| PROBLEM DESCRIPTION |
Leaving out the images, please output every entry exactly as it appears.

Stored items
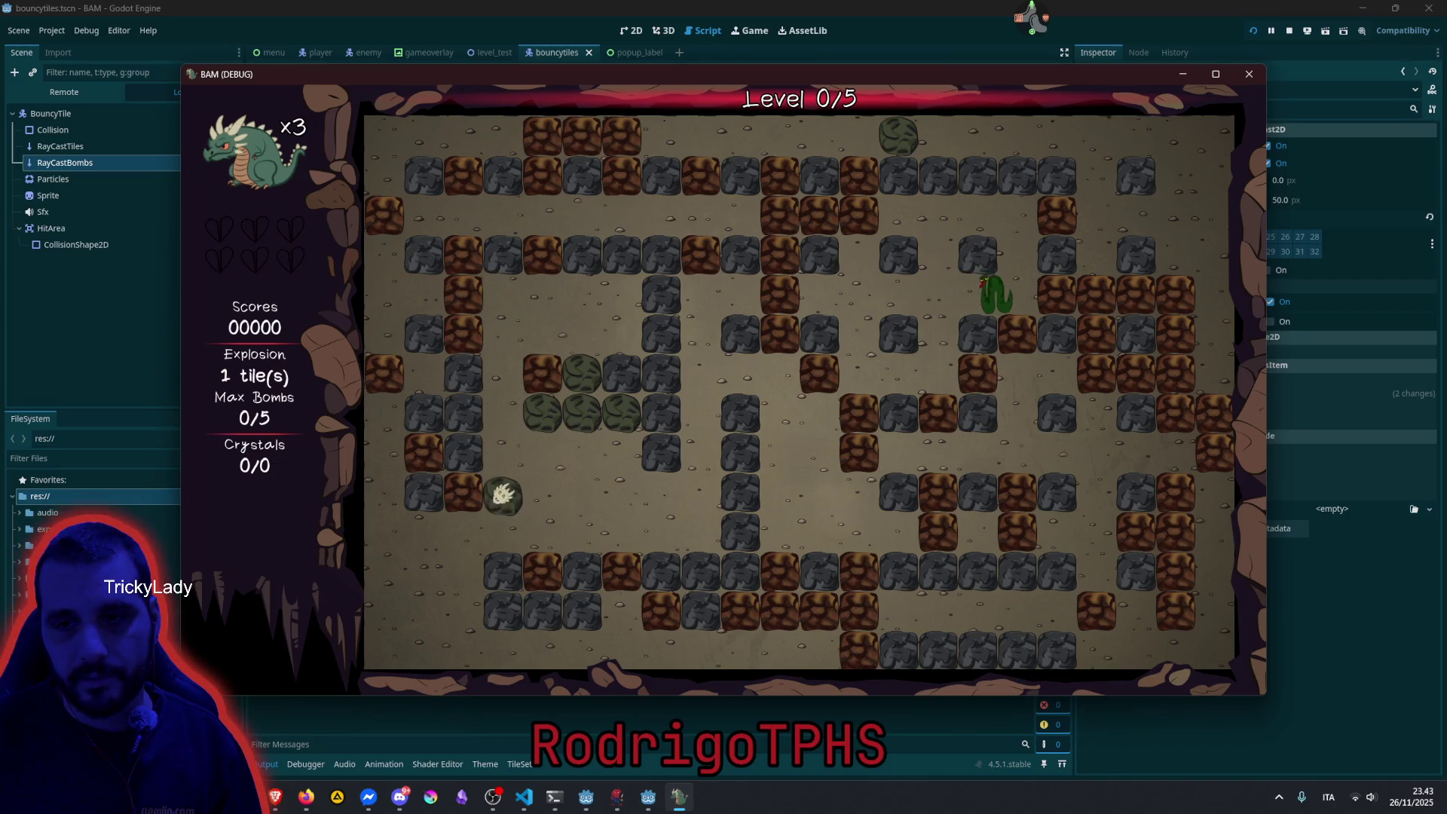
key(Right)
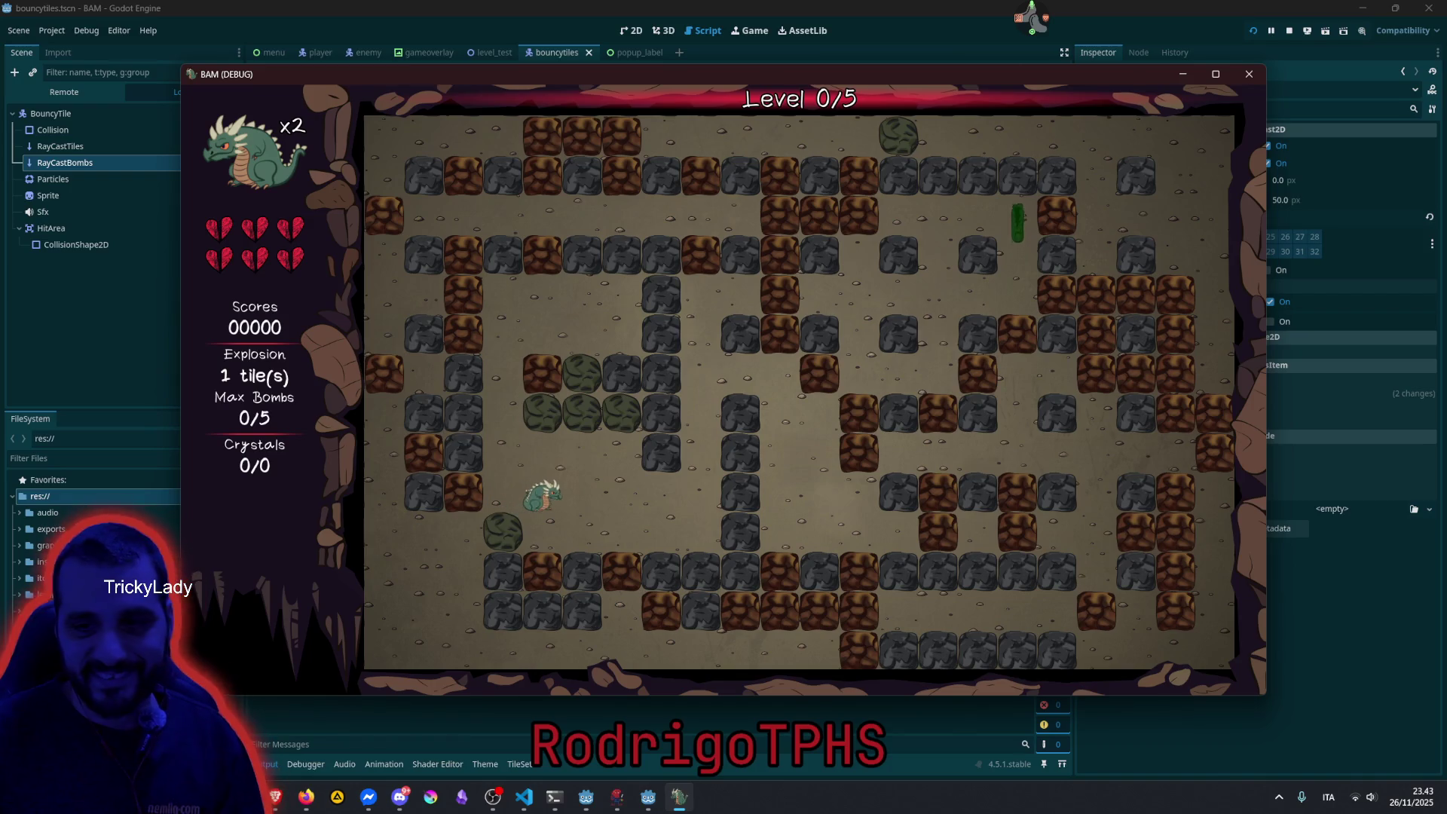
key(Down)
key(Up)
key(Down)
key(space)
key(Right)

| EXERCISE OUTPUT |
key(Right)
key(Down)
key(Up)
key(Down)
key(space)
key(Right)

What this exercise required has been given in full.